Ce qui devait arriver arriva. À force de tremper ses gros doigts dans le pot de confiture, la Ville de Lausanne a fini par se faire prendre en flag'. Grâce aux lampes torches de nos confrères de la RTS, lumière a été faite sur une pratique ahurissante, venant de la part d'un gouvernement à majorité rose-verte.
D'une main (moite et collante), le chef-lieu vaudois, à l'instar de plusieurs autres collectivités publiques, a emprunté 40 millions de francs à la FIFA l'an dernier. De l'autre, il a refusé au petit peuple l'installation d'une fan-zone lors de la Coupe du monde au Qatar. La raison alors invoquée? La Municipalité «est attachée au respect des droits humains, y compris dans le sport». Vous voyez l'ampleur de la fumisterie?

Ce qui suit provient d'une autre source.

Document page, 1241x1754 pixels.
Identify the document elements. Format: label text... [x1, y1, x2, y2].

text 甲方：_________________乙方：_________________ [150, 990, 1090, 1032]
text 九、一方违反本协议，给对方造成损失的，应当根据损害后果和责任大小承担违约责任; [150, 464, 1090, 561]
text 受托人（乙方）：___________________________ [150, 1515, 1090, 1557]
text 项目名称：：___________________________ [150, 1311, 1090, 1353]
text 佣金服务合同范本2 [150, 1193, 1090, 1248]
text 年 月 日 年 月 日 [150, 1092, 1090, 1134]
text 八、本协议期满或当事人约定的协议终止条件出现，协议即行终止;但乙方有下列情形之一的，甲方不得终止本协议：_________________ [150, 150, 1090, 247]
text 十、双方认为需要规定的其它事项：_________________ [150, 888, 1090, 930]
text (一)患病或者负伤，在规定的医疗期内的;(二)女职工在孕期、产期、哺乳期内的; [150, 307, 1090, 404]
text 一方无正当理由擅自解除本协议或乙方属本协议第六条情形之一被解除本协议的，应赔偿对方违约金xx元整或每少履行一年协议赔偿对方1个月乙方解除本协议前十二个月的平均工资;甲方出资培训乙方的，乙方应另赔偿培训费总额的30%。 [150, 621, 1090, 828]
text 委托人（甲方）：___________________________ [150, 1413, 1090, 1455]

Ce double discours a fait sauter des plombages au sein de l'organe délibérant de la quatrième ville suisse, ce mardi soir. Fait suffisamment rare pour être relevé: toutes les formations politiques ont soutenu une même interpellation urgente, en l'occurrence déposée par la vert'libérale Virginie Cavalli.
Diaboliser puis profiter
Cette conseillère communale bien inspirée a d'abord souligné que l'Exécutif a tiré profit des prêts avantageux de la FIFA, «en faisant fi de toute considération éthique». La Lausannoise a ensuite enfoncé le clou: «On ne peut pas diaboliser d'un côté une institution et ensuite profiter des conditions de prêt alléchantes qu'elle offre.»
Des baffes, enrobées de bon sens, envoyées avec suffisamment d'élan pour faire trembler la municipale socialiste Florence Germond? Jugez plutôt l'attitude de la responsable de la caisse communale et donc de ces emprunts à la FIFA! Face aux critiques, l'édile du parti à la rose a commencé par dévoiler la liste des entités auprès desquelles la Ville emprunte à court terme pour ses besoins en liquidités.
Avant de jeter un nuage de poudre de perlimpinpin, qui fera se tordre de rire les plus cyniques. «Chacun jugera si ces entités sont problématiques ou pas, mais dans le système financier actuel, nous sommes démunis pour changer les règles du jeu», a-t-elle osé lancer, selon «24 heures». En clair: circulez, il n'y a rien à voir!
Lausanne doit assumer ses torts
Ainsi, pour Florence Germond, si son collège a un double discours, c'est la faute du capitalisme. Si la majorité rose-verte agite son doigt professoral tout en se cachant comme le plus sournois des cancres, c'est la faute de la finance. Si la Municipalité de gauche écope sur ce coup du carton rouge de l'incohérence, c'est la faute de l'ordre établi.
Avec une défense pareille, on comprend mieux pourquoi l'élue a refusé de venir s'expliquer sur le plateau du «19h30». Lorsque l'on joue à l'extérieur, le public tolère moins facilement les dégagements malhonnêtes. Enchaîner les feintes dans ces conditions est aussi plus dangereux… Si l'on persévère trop longtemps dans sa fuite en avant, on risque de se tordre la cheville face à cette question fondamentale: à quoi bon voter pour la gauche si celle-ci est pieds et poings liés, comme le suggère Florence Germond, l'une de ses figures de proue romandes?
La morale de l'histoire, comme l'écrit avec délice sur Twitter un certain Blaise Petitpierre? Arrêter... de faire la morale. D'autant plus quand on se trouve à l'origine dans une situation bancale. Nul n'ignore les liens entre la capitale olympique et le CIO. Ou avec le Qatar, qui apprécie investir au bord du Léman sans que cela fasse frétiller un sourcil. Sans oublier Ineos, géant de la pétrochimie, qui a fait du club de foot local l'une de ses vitrines.
Fermer les yeux sur ces faits et en même temps se draper dans une posture de donneuse de leçons sur des choses aussi anecdotiques qu'une fan-zone revient à s'acheter une conscience politique à bon prix. Comme cette majorité de gauche à la tête de la Ville de Lausanne, qui ferait mieux d'assumer ses actes et d'arrêter de faire porter le poids de sa confusion morale à sa population. Ou, alors, de véritablement faire le ménage là où elle le peut. Malgré le capitalisme, malgré la finance et malgré l'ordre établi.